Does Offering Low Spot Rates Make Positive Results And Attract More Clients?
Shipping industries have come up with a way to attract more clients than ever—offering low spot rates. The bright side of the low spot rates is that customers are likely to save money on shipping. As a result, more and more companies are lowering their rates to attract more clients, and those who won’t budge on prices may lose packages because competitors offer better deals.
The Declining Of Spot Freight Rates From the Ports Of Both China and the US
According to the SHIFEX index, keeping an eye on the ocean spot freight rates displayed that a total of $1,825 came from freight rates for 40’ containers moving from China to the port of Los Angeles, which was equal to the season rates pre-pandemic.
“While the Fed has increased rates and inflation remains high, the fall in spot freight rates is expected to alleviate inflation. However, it remains to be seen whether the rates will stabilize at pre-pandemic levels or fall lower than that,” a quote from the CEO & Founder of Shifl, Shabsie Levy.
From the continuous queue of vessels outside East Coast ports, freight rates between China-US East Coast are declining. Additionally, the China-New York trade corridor fell to a rate of $5,550 coming from the freight rates for 40’ containers, which is still higher than the top season rate pre-pandemic.
Why do Shipping Freight Rates Continue To Decline?
Judah Levine, head of research at Freightos, said that the prices for shipping containers between China and Northern Europe started to decline in January. The main factors influencing this change are inflation and a shift in payment from goods to services.
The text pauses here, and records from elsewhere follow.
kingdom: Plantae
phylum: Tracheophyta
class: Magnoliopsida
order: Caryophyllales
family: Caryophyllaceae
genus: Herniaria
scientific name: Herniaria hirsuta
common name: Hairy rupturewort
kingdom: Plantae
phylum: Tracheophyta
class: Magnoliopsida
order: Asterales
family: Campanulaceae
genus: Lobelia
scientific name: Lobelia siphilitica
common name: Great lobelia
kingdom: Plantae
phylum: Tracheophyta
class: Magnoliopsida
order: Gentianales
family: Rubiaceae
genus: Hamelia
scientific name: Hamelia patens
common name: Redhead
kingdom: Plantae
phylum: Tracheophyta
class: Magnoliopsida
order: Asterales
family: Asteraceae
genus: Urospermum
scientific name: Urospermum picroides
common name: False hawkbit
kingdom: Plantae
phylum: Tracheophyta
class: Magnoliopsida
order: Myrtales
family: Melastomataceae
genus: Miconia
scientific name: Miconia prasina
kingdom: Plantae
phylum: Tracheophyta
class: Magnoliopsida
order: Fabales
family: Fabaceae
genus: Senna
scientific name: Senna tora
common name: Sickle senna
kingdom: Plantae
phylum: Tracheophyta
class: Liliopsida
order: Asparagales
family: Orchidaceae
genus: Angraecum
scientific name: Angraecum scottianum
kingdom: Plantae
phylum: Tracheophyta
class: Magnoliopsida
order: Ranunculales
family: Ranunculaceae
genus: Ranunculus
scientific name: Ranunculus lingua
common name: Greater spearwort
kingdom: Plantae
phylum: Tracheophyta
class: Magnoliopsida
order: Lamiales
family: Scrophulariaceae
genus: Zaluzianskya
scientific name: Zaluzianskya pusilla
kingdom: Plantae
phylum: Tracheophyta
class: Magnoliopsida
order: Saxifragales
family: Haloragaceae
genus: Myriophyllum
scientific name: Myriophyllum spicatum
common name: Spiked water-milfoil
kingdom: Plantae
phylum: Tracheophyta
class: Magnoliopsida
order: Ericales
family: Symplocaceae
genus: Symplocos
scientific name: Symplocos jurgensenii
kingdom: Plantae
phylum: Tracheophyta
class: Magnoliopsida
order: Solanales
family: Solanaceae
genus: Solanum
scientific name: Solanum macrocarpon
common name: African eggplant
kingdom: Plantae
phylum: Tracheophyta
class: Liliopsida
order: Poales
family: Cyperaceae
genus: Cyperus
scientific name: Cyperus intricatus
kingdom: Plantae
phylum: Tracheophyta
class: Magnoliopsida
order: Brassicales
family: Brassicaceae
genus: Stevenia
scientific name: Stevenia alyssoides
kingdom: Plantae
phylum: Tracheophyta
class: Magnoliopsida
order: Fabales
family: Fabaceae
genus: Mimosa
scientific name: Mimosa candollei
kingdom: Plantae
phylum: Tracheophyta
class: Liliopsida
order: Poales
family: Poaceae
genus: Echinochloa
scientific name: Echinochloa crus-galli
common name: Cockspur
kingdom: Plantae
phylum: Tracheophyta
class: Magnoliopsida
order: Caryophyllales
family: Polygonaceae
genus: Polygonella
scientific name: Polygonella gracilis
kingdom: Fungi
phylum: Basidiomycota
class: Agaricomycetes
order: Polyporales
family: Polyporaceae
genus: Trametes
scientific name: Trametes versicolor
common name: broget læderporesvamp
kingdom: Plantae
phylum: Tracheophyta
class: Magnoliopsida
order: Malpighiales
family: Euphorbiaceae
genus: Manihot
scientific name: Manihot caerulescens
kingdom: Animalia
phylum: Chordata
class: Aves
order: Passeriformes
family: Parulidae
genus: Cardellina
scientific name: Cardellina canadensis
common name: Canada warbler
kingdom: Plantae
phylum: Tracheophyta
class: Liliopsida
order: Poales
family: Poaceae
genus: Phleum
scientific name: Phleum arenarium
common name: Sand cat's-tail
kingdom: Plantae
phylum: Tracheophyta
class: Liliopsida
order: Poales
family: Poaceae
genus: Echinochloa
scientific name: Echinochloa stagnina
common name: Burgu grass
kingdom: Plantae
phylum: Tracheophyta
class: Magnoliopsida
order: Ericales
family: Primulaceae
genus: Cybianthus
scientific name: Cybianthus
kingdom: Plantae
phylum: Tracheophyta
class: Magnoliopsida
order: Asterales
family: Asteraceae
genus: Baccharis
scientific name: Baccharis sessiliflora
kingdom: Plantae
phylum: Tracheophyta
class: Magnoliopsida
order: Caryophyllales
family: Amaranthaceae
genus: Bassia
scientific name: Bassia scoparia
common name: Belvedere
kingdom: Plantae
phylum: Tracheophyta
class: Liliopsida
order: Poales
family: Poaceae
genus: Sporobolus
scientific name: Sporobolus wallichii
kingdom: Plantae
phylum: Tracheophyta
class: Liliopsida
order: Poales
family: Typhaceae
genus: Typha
Accordingly, because of the lower demand, the congestion issues that have affected most ports worldwide are also starting to relieve. In pre-pandemic, 3% of global container ships were held up because of this problem. Currently, 8% of vessels are affected by this, considering a certain drop from 14% in January 2022. Contract rates, on the other hand, are also in decline. Shipping data firm Xeneta’s index tracking recorded its highest month-on-month drop of 8% in October. The figure is still 64% higher than in January 2022.